Ante, at 8 (quoting Railroad Retirement Bd. Gen. Counsel
Memorandum No. L–1986–82, p. 6 (June 3, 1986)). But the majority
neglects to share that the deputy general counsel who wrote that
legal opinion was not discussing stock or stock options, but rather
was discussing a “fringe benefit”—specifically free rail passes
employers purchased on behalf of their employees so they could ride
on other carriers’ trains.
Ibid. As I explained above,
supra, at 4–5, such non-transferrable travel benefits were
difficult to value and thus were excluded from the Act’s definition
of money remuneration. (Though the Board’s willingness to treat at
least
some fringe benefits as a “form of money remuneration”
demonstrates that the Board took a more flexible view of the term—a
view that is contrary to the rigid dictionary definition of “money”
the majority prefers, which excludes all forms of in-kind benefits.
See
ante, at 2–3.)
A stock option, unlike free travel benefits, has
a readily discernible value: namely, the difference between the
option price and the market price when the employee exercises the
option. For those employees who use the “cashless exercise” method,
that difference is the amount that is deposited into their account
as cash (minus fees). See
supra, at 2. No one disputes that
this is the value of the option when it is exercised. See
Stipulations of Fact in No. 14–cv–10243, Exh. 13 (ND Ill.), p.
CN168 (describing the taxable benefit from exercising a stock
option). And no one disputes that granting employees stock options
is a form of remuneration. See
ante, at 3 (acknowledging
that “ ‘remuneration’ can encompass any kind of reward or
compensation”). The 1986 legal opinion on rail passes the majority
invokes simply has no bearing on the tax treatment of stock options
in this case.
More recently, the Treasury has issued a
regulation stating that the Railroad Retirement Tax Act’s term
“compensation” (which, the reader will recall, the Act defines as
“any form of money remuneration”) has the same meaning as the term
“wages” in FICA “ ‘
except as specifically limited
by’ ”
the Railroad Retirement Tax Act or by
regulation. Brief for Petitioners 47. Petitioners do not
dispute that FICA long has counted stock options as compensation.
See
id., at 39–47. Neither the statute’s text nor any
regulation limits us from doing the same for the Railroad
Retirement Tax Act. If anything, the earlier Treasury and Board
regulations and opinions make clear that, in the Treasury
Department’s view, the Act does
not “specifically limit” the
application of its terms by excluding stock options from its
coverage.
The Treasury Department’s interpretation is a
reason- able one. For one thing, it creates greater uniformity be-
tween the Railroad Retirement Tax Act’s pension-like taxing system
and the Social Security system governed by FICA. To seek
administrative uniformity is (other things being equal) a
reasonable objective given the similarity of purpose and methods
the two Acts embody. And subsequent amendments to the Railroad
Retirement Tax Act (which have generally mirrored provisions in
FICA) demonstrate that Congress intended these tax regimes to be
treated the same. See Update of Railroad Retirement Tax Act
Regulations, 59 Fed. Reg. 66188 (1994) (observing that Congress has
taken steps to “confor[m] the structure of the [Railroad Retirement
Tax Act] to parallel that of the FICA”); compare §§3231(e)(1), (9)

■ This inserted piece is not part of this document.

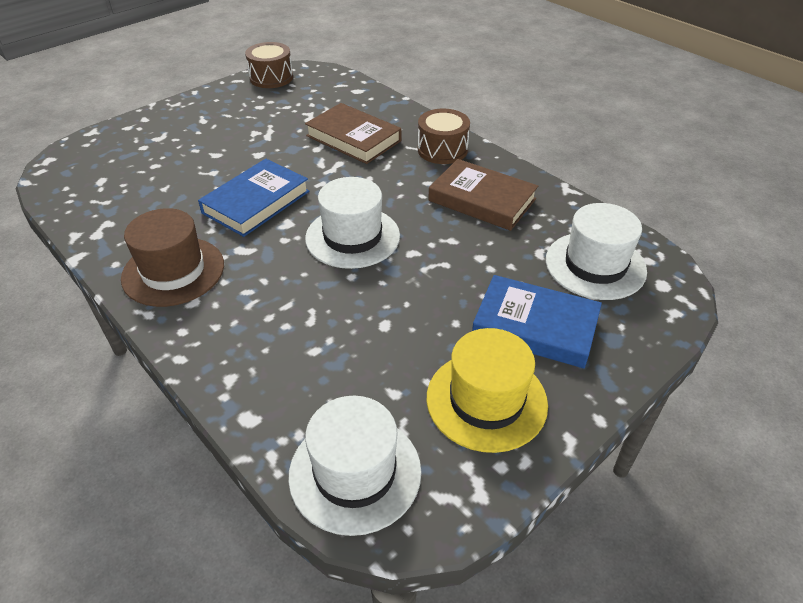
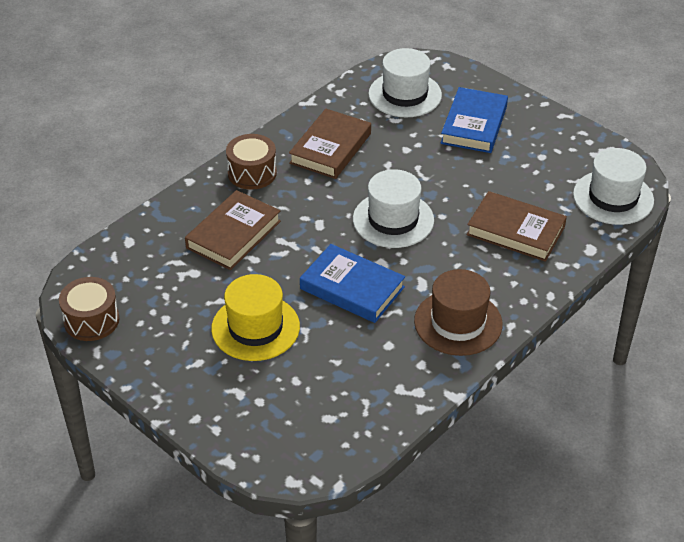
camera: 95 degrees left, 0 degrees up
(308, 341) = (515, 231): none -> brown book
(486, 400) = (544, 146): yellow hat -> yellow hat (255, 328)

with §§3121(a)(2)(C), (a)(19). For another, it helps to avoid the
unfairness that would arise out of treating differently two
individuals (who received roughly the same amount of money in their
bank accounts) simply because one received a paycheck while the
other received proceeds from selling company stock.
Here, in respect to stock options, the Act’s
language has a degree of ambiguity. But the statute’s purpose,
along with its amendments, argues in favor of including stock
options. The Government has so interpreted the statute for decades,
and Congress has never suggested it held a contrary view, despite
making other statutory changes. In these circumstances, I believe
the Government has the stronger argument. I would read the
statutory phrase as including stock options. And, with respect, I
dissent from the majority’s contrary view.